### SOURCE DATA
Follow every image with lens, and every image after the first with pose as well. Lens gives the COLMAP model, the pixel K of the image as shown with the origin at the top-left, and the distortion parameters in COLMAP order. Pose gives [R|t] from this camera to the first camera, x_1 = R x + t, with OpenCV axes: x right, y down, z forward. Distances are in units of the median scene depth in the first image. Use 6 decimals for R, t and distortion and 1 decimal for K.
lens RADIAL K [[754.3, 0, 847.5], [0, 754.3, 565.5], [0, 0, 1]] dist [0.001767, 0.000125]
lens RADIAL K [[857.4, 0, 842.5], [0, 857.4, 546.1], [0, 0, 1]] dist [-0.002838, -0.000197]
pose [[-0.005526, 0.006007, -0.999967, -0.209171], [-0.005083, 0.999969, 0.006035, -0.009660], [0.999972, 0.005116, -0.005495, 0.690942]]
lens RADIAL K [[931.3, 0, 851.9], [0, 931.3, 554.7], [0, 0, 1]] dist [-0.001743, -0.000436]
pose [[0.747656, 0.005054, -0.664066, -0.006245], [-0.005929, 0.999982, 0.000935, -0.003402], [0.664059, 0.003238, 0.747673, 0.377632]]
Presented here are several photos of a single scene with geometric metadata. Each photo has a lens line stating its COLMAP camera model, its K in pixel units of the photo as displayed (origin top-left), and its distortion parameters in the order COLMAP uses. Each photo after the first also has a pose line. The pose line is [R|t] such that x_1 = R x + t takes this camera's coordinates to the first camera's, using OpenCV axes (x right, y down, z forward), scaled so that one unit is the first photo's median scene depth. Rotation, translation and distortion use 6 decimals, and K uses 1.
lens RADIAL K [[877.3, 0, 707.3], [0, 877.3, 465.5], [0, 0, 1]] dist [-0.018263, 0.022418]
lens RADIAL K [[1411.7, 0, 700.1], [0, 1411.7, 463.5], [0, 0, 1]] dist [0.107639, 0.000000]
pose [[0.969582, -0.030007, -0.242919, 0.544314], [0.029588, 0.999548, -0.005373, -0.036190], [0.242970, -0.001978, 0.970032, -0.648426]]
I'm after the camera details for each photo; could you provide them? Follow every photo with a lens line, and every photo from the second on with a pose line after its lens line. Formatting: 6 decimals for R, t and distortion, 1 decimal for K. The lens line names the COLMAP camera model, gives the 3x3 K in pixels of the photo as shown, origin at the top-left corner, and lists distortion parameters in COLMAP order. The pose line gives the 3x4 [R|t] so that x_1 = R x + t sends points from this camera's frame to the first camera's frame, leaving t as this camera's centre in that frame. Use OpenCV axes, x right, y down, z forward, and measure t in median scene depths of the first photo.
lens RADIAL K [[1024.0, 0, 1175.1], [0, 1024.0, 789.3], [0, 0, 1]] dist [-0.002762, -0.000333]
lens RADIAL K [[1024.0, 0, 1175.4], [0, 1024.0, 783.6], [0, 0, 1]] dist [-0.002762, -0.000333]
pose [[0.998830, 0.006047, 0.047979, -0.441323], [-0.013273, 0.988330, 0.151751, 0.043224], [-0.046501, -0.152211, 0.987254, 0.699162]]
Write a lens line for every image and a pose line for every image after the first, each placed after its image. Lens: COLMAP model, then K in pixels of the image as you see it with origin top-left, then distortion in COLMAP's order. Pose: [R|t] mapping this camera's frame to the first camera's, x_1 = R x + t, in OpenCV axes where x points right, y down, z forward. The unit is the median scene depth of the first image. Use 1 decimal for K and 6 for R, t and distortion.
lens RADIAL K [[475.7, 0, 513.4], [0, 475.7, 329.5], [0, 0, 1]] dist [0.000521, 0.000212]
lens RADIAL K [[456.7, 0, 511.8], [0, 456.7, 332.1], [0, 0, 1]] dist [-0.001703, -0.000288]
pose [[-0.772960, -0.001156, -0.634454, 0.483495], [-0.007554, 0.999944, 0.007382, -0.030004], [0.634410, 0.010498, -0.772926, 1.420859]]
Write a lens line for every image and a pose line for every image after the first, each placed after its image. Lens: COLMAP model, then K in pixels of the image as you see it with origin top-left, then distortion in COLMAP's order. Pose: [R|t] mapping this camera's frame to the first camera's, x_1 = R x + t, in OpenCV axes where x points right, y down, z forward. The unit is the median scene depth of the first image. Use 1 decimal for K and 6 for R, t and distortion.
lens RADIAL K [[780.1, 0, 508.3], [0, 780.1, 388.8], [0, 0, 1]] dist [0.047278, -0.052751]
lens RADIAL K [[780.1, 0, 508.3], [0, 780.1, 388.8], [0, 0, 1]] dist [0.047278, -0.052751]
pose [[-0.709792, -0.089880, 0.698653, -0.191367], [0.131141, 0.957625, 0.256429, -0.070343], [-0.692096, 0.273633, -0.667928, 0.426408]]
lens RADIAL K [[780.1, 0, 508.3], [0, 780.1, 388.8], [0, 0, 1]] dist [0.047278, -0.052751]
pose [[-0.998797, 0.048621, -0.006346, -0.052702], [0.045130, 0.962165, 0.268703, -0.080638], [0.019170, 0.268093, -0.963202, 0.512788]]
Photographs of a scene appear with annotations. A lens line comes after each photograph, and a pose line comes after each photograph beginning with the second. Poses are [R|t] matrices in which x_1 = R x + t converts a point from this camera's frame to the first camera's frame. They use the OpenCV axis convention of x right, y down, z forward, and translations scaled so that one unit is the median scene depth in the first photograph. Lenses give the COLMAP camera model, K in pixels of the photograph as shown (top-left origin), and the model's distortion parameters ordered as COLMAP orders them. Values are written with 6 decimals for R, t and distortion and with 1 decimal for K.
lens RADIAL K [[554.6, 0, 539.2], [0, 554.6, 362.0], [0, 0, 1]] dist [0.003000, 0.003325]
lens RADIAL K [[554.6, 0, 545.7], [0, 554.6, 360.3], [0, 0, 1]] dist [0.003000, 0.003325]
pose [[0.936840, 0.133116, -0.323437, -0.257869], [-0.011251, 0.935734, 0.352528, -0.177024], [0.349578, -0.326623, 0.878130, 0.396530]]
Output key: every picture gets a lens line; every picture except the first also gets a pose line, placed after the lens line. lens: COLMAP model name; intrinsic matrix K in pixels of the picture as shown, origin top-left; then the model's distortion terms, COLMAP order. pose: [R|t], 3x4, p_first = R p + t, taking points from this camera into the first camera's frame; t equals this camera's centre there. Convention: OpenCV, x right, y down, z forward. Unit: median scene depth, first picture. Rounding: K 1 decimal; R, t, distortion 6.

### PROBLEM TO WORK ON
Without any alteration, repeat the entire listing.

### SOLVED EXERCISE
Follow every image with lens, and every image after the first with pose as well. Lens gives the COLMAP model, the pixel K of the image as shown with the origin at the top-left, and the distortion parameters in COLMAP order. Pose gives [R|t] from this camera to the first camera, x_1 = R x + t, with OpenCV axes: x right, y down, z forward. Distances are in units of the median scene depth in the first image. Use 6 decimals for R, t and distortion and 1 decimal for K.
lens RADIAL K [[754.3, 0, 847.5], [0, 754.3, 565.5], [0, 0, 1]] dist [0.001767, 0.000125]
lens RADIAL K [[857.4, 0, 842.5], [0, 857.4, 546.1], [0, 0, 1]] dist [-0.002838, -0.000197]
pose [[-0.005526, 0.006007, -0.999967, -0.209171], [-0.005083, 0.999969, 0.006035, -0.009660], [0.999972, 0.005116, -0.005495, 0.690942]]
lens RADIAL K [[931.3, 0, 851.9], [0, 931.3, 554.7], [0, 0, 1]] dist [-0.001743, -0.000436]
pose [[0.747656, 0.005054, -0.664066, -0.006245], [-0.005929, 0.999982, 0.000935, -0.003402], [0.664059, 0.003238, 0.747673, 0.377632]]
Presented here are several photos of a single scene with geometric metadata. Each photo has a lens line stating its COLMAP camera model, its K in pixel units of the photo as displayed (origin top-left), and its distortion parameters in the order COLMAP uses. Each photo after the first also has a pose line. The pose line is [R|t] such that x_1 = R x + t takes this camera's coordinates to the first camera's, using OpenCV axes (x right, y down, z forward), scaled so that one unit is the first photo's median scene depth. Rotation, translation and distortion use 6 decimals, and K uses 1.
lens RADIAL K [[877.3, 0, 707.3], [0, 877.3, 465.5], [0, 0, 1]] dist [-0.018263, 0.022418]
lens RADIAL K [[1411.7, 0, 700.1], [0, 1411.7, 463.5], [0, 0, 1]] dist [0.107639, 0.000000]
pose [[0.969582, -0.030007, -0.242919, 0.544314], [0.029588, 0.999548, -0.005373, -0.036190], [0.242970, -0.001978, 0.970032, -0.648426]]
I'm after the camera details for each photo; could you provide them? Follow every photo with a lens line, and every photo from the second on with a pose line after its lens line. Formatting: 6 decimals for R, t and distortion, 1 decimal for K. The lens line names the COLMAP camera model, gives the 3x3 K in pixels of the photo as shown, origin at the top-left corner, and lists distortion parameters in COLMAP order. The pose line gives the 3x4 [R|t] so that x_1 = R x + t sends points from this camera's frame to the first camera's frame, leaving t as this camera's centre in that frame. Use OpenCV axes, x right, y down, z forward, and measure t in median scene depths of the first photo.
lens RADIAL K [[1024.0, 0, 1175.1], [0, 1024.0, 789.3], [0, 0, 1]] dist [-0.002762, -0.000333]
lens RADIAL K [[1024.0, 0, 1175.4], [0, 1024.0, 783.6], [0, 0, 1]] dist [-0.002762, -0.000333]
pose [[0.998830, 0.006047, 0.047979, -0.441323], [-0.013273, 0.988330, 0.151751, 0.043224], [-0.046501, -0.152211, 0.987254, 0.699162]]
Write a lens line for every image and a pose line for every image after the first, each placed after its image. Lens: COLMAP model, then K in pixels of the image as you see it with origin top-left, then distortion in COLMAP's order. Pose: [R|t] mapping this camera's frame to the first camera's, x_1 = R x + t, in OpenCV axes where x points right, y down, z forward. The unit is the median scene depth of the first image. Use 1 decimal for K and 6 for R, t and distortion.
lens RADIAL K [[475.7, 0, 513.4], [0, 475.7, 329.5], [0, 0, 1]] dist [0.000521, 0.000212]
lens RADIAL K [[456.7, 0, 511.8], [0, 456.7, 332.1], [0, 0, 1]] dist [-0.001703, -0.000288]
pose [[-0.772960, -0.001156, -0.634454, 0.483495], [-0.007554, 0.999944, 0.007382, -0.030004], [0.634410, 0.010498, -0.772926, 1.420859]]
Write a lens line for every image and a pose line for every image after the first, each placed after its image. Lens: COLMAP model, then K in pixels of the image as you see it with origin top-left, then distortion in COLMAP's order. Pose: [R|t] mapping this camera's frame to the first camera's, x_1 = R x + t, in OpenCV axes where x points right, y down, z forward. The unit is the median scene depth of the first image. Use 1 decimal for K and 6 for R, t and distortion.
lens RADIAL K [[780.1, 0, 508.3], [0, 780.1, 388.8], [0, 0, 1]] dist [0.047278, -0.052751]
lens RADIAL K [[780.1, 0, 508.3], [0, 780.1, 388.8], [0, 0, 1]] dist [0.047278, -0.052751]
pose [[-0.709792, -0.089880, 0.698653, -0.191367], [0.131141, 0.957625, 0.256429, -0.070343], [-0.692096, 0.273633, -0.667928, 0.426408]]
lens RADIAL K [[780.1, 0, 508.3], [0, 780.1, 388.8], [0, 0, 1]] dist [0.047278, -0.052751]
pose [[-0.998797, 0.048621, -0.006346, -0.052702], [0.045130, 0.962165, 0.268703, -0.080638], [0.019170, 0.268093, -0.963202, 0.512788]]
Photographs of a scene appear with annotations. A lens line comes after each photograph, and a pose line comes after each photograph beginning with the second. Poses are [R|t] matrices in which x_1 = R x + t converts a point from this camera's frame to the first camera's frame. They use the OpenCV axis convention of x right, y down, z forward, and translations scaled so that one unit is the median scene depth in the first photograph. Lenses give the COLMAP camera model, K in pixels of the photograph as shown (top-left origin), and the model's distortion parameters ordered as COLMAP orders them. Values are written with 6 decimals for R, t and distortion and with 1 decimal for K.
lens RADIAL K [[554.6, 0, 539.2], [0, 554.6, 362.0], [0, 0, 1]] dist [0.003000, 0.003325]
lens RADIAL K [[554.6, 0, 545.7], [0, 554.6, 360.3], [0, 0, 1]] dist [0.003000, 0.003325]
pose [[0.936840, 0.133116, -0.323437, -0.257869], [-0.011251, 0.935734, 0.352528, -0.177024], [0.349578, -0.326623, 0.878130, 0.396530]]
Output key: every picture gets a lens line; every picture except the first also gets a pose line, placed after the lens line. lens: COLMAP model name; intrinsic matrix K in pixels of the picture as shown, origin top-left; then the model's distortion terms, COLMAP order. pose: [R|t], 3x4, p_first = R p + t, taking points from this camera into the first camera's frame; t equals this camera's centre there. Convention: OpenCV, x right, y down, z forward. Unit: median scene depth, first picture. Rounding: K 1 decimal; R, t, distortion 6.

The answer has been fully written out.